Incorrect colour levels from Panasonic DV camera?

Kev-k wrote on 1/9/2010, 4:15 AM
This is a NOOB question, but I am very confused about colour settings when working with PAL DV footage from my Panasonic NV-GS230EB camera. I have been reading up and I don’t believe what I am seeing is correct. It looks to me like the camera is producing computer RGB levels.

As an example, Vegas Pro 8 or 9 [does not seem to matter], 8 bit colour project, I take a PAL DV clip acquired from the camera with the Sony capture program and drop this onto the timeline.

If I open up the RGB Parade on the clip I am seeing RGB levels right down to zero and right up to 255. If I understand things correctly that should not be case? I thought that PAL DV should be recorded in and decode to studio RGB?

It seems to me the only way to get the colours correct is to apply computer to studio levels FX to the clips.

I started looking at this because I was trying to setup my system correctly and do some basic monitor calibration, but when doing this I end up with the footage from the camera looking truly awful, but if I convert things to studio RGB things look at lot better. I am viewing on a secondary Windows monitor that is setup with the studio to computer RGB conversion option.

Any ideas, or is this just a problem with this cheapish old consumer camera... I am seriously looking at upgrading to a decent consumer or prosumer camera, but maybe not quite yet (but if people have suggestions for something in the £1500, (maybe up to £2000) range I would be interested in their feedback)...

Thanks
Kevin

Comments

farss wrote on 1/9/2010, 5:20 AM
Pretty well all cameras record whites upto 109%. My EX1 does this by design, two of the Cinegamma curves record 100% at 100 and 400% at 109% so don't think buying a new camera will avoid this issue.

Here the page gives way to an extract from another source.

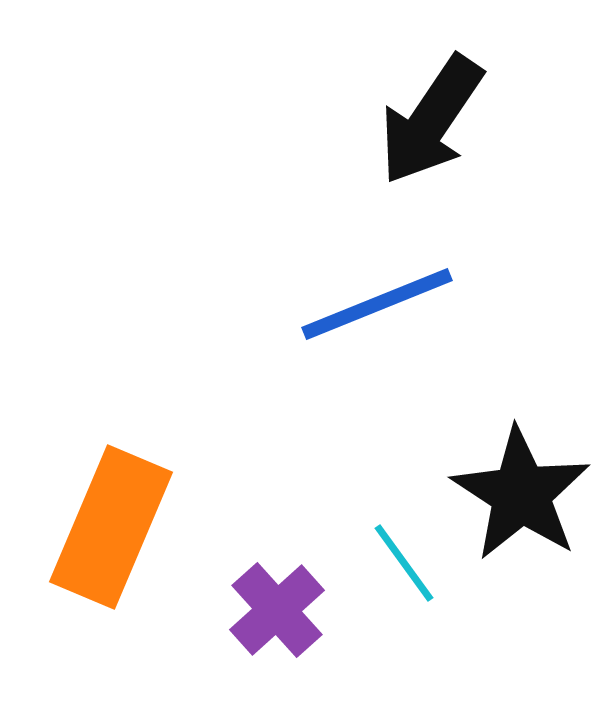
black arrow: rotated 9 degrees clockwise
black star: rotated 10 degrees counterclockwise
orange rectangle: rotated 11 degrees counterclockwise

What is unusual is have the blacks go below 0%, by that I mean being at 0 not 16. I've never seen a camera do that and I just checked footage from a couple, including a very dodgy "DVD' camera. The scopes do show a little part of the waveform below 0% but that's because this camera records 704x576 instead of 720x576 and the 05 black is from the black bars.

If your camera is not actually recording black below 0% then applying a ComputerRGB to StudioRGB tranform is wrong, it'll lift the blacks up into grey and you may not notice this easily on a LCD monitor.

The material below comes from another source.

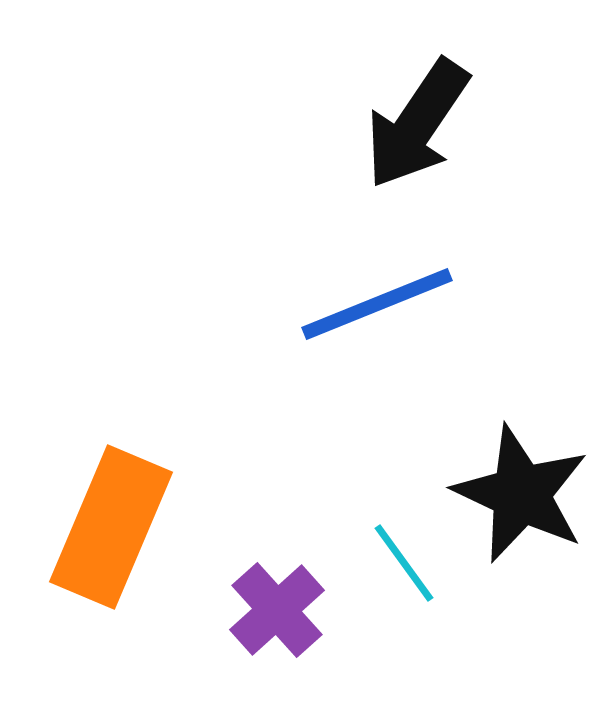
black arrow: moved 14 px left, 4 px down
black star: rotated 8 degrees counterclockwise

Glenn Chan's site has lots of info on this and how to best deal with it. It really depends on exactly what the camera is doing and how you want to handle say the highlights. Do you want to preserve all the detail in them or do you want to clip them etc.

http://www.glennchan.info/articles/articles.html

Bob.
Kev-k wrote on 1/9/2010, 5:52 AM
OK - so if I understand this correctly the problem is more with the exposure rather than the camera itself.... I should aim for a better exposure balance with lower white levels which should help things out... If I need to adjust in Vegas I should be lowering the white levels (output end in levels LX). The footage was on auto exposure, but there are manual controls to adjust things.

Looking at the RGB parade again it is mainly at the white end that things are high and clipping at 255, but I do see (mainly blue) levels down to near zero (less than 16) on certain clips, but in general the blacks tail off before 16,
TLF wrote on 1/9/2010, 8:26 AM
Yes, it's confusing... make sure that the settings for your waveform monitor are:
UNCHECKED: 7.5 IRE setup (this is not needed for PAL video)
CHECKED: Studio RGB

You will see some whites that extend to around 110%, but these are the superwhites, and with some tweaking you may be able to extract useful information from them.

You can apply the Broadcast Colors plug-in and set it to Extremely Conservative; that will bring the whites down to 100%
GlennChan wrote on 1/9/2010, 8:28 AM
I believe what you're seeing is normal?

This article has info on dealing with superwhites:
http://www.glennchan.info/articles/vegas/color-correction/tutorial.htm

I hope that helps.

---------------
EDIT: to add on....

You may see a few values below 16. This is usually from noise.... e.g. compression noise.

Seeing illegal values above 235 is normal. I don't totally agree with this practice, but cameras will record these illegal values.

At the edges of the frame, you might see values near 0... you need to ignore that when looking at your levels (e.g. crop out the edges or zoom into the image temporarily).